Clustrix just exhibited at two good shows: Structure and Velocity. I spent my time at Structure. One of the highlights of the show for Clustrix was the The Future of SQL In the Cloud panel that Paul was on. There was some good discussion about SQL vs. NoSQL and different products available for scaling your database. The title is a bit of a misnomer, however. Database challenges are orthogonal to the cloud. The database is a critical challenge no matter how the application is deployed.
But this isn’t what surprised me the most at Structure. That came in the How Does a Company Scale in Real Time? panel. This panel had representatives from PayPal, Engine Yard, Yahoo!, Facebook, and Zynga. These panelists are all responsible for ensuring their products continue to function smoothly. These companies are all recognizable and successful. I was really hoping to hear some good insight into operating large scale web properties and perhaps some good advice for new web startups. I think the money question came at around 16:30 in the video. Jonathan asks the panelists to rewind the clock and say what they would do differently and to give advice to startups for what they should focus on to avoid application bottlenecks. There was a lot of advice offered. There was talk of establishing a single-signon infrastructure. There was emphasis on avoiding SQL entirely, saying it is far and away the biggest scalability problem in web architectures today. There was a suggestion you should invest up front in separating out your architecture. You should think hard about the abstraction layers in key parts of your system and get the infrastructure right first. Another talks about getting the right instrumentation and metrics in your application. You should put in the right levels of abstraction, and the right levels of caching. You need to force yourself to run your application on two servers. Think about sharding and replicating at the beginning and force your scaling challenges to come up in advance before you have to scale.

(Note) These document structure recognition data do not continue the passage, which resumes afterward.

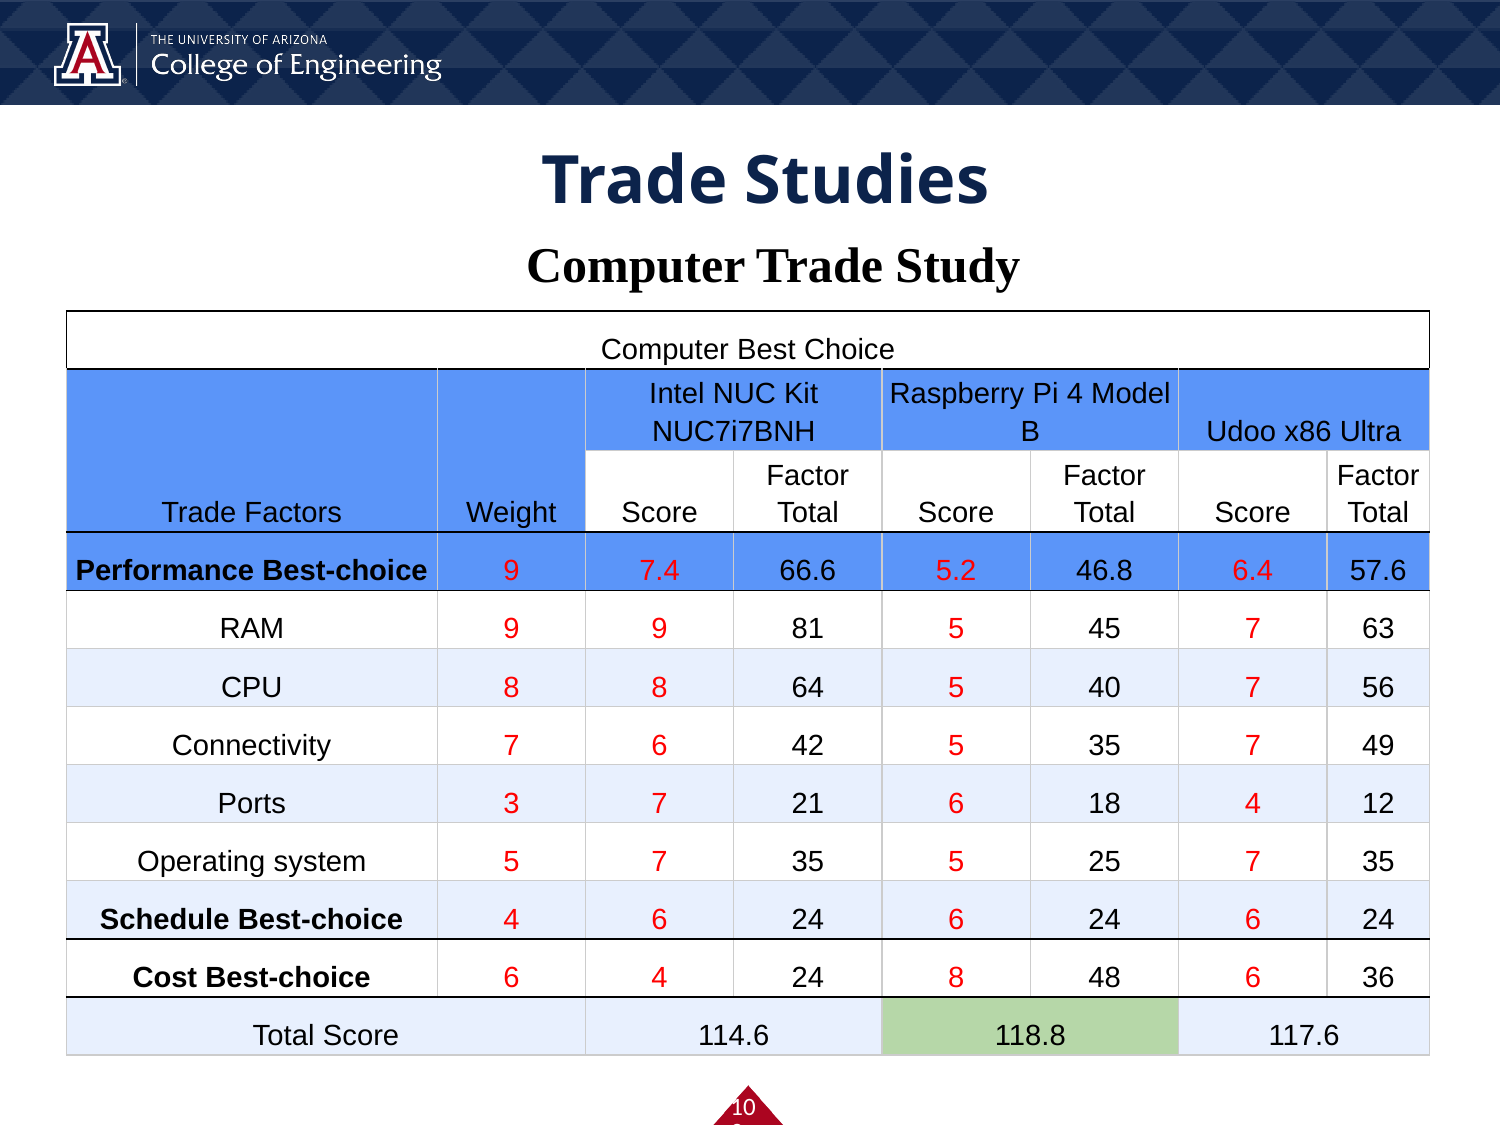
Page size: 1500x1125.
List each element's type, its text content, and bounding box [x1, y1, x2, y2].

table_cell 35 [1031, 707, 1178, 764]
table_cell 7 [586, 765, 733, 822]
table_cell Performance Best-choice [67, 533, 437, 590]
table_cell Ports [67, 765, 437, 822]
table_cell 25 [1031, 823, 1178, 880]
table_cell RAM [67, 591, 437, 648]
table_cell 114.6 [586, 998, 881, 1054]
table_cell 5 [438, 823, 585, 880]
table_cell 66.6 [734, 533, 881, 590]
table_cell 36 [1328, 940, 1429, 996]
table_cell Connectivity [67, 707, 437, 764]
table_cell Intel NUC Kit NUC7i7BNH [586, 370, 881, 450]
table_cell 64 [734, 649, 881, 706]
table_cell Factor Total [734, 451, 881, 531]
table_cell 42 [734, 707, 881, 764]
table_cell Raspberry Pi 4 Model B [883, 370, 1178, 450]
table_cell 4 [438, 881, 585, 938]
table_cell 6 [883, 765, 1030, 822]
table_cell Weight [438, 370, 585, 531]
table_cell 57.6 [1328, 533, 1429, 590]
table_cell 5 [883, 707, 1030, 764]
table_cell 12 [1328, 765, 1429, 822]
table_cell 6 [586, 881, 733, 938]
table_cell 24 [1328, 881, 1429, 938]
table_cell Score [586, 451, 733, 531]
table_cell Operating system [67, 823, 437, 880]
table_cell 5 [883, 823, 1030, 880]
table_cell 6 [883, 881, 1030, 938]
table_cell 7.4 [586, 533, 733, 590]
table_cell Score [1179, 451, 1326, 531]
table_cell 40 [1031, 649, 1178, 706]
table_cell 35 [1328, 823, 1429, 880]
table_cell 7 [586, 823, 733, 880]
title Trade Studies [90, 101, 1441, 251]
table_cell 24 [734, 940, 881, 996]
table_cell 6 [438, 940, 585, 996]
table_cell 9 [438, 533, 585, 590]
table_cell 7 [1179, 707, 1326, 764]
table_cell 6 [586, 707, 733, 764]
table_cell 8 [586, 649, 733, 706]
table_cell 6.4 [1179, 533, 1326, 590]
table_cell 56 [1328, 649, 1429, 706]
table_cell 63 [1328, 591, 1429, 648]
table_cell 35 [734, 823, 881, 880]
table_cell 3 [438, 765, 585, 822]
table_cell 4 [1179, 765, 1326, 822]
table_cell 6 [1179, 881, 1326, 938]
table_cell 117.6 [1179, 998, 1429, 1054]
table_cell Trade Factors [67, 370, 437, 531]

None of this advice resonated with me. Startups have enough challenges finding the right business model and securing the initial set of customers. Why would you spend your very limited money, and more importantly, time on infrastructure and architecture of the back-end before you’ve proved your business? Matthew Mengerink, VP of Customer Quality, Engineering Services, and Site Operations at PayPal finally stepped in and made some sense. He says he would do nothing different. To him, a startup working on architecture is a waste of a dollar. He advises spending your time and money on making the business model work. Thank you, Matthew!
This discussion reminded me of a post titled Start In the Middle I read a while ago. In there, it offers a bit of advice that should be obvious that is so often not: solve the interesting bit of the problem first. Prove there’s value in the core idea, and then flesh out the infrastructure around it. Do what makes your business unique first and put the majority of time into that. Delay building the rest of the surrounding architecture until its really needed or when possible, just buy those bits. The rest of that BS is not what your customers see and not what makes you money.
So what’s my advice? Make the code and architecture as simple as you possibly can but no simpler. Don’t abstract too early and don’t make premature optimizations. Rewriting code and adding abstractions later is not a sign of coding failure, rather it’s a sign the product is successful. Choose the data model that fits your problem. That is frequently SQL. Full transactional and relational SQL is exceptionally expressive and it fits many problems so well. Why wouldn’t you use it? Don’t re-invent things that are not part of your core business. When the product becomes successful and the load starts to ramp, collect hard data to find the bottlenecks and fix them when they become a problem. When your data shows that your database is that bottleneck, perhaps Clustrix can help.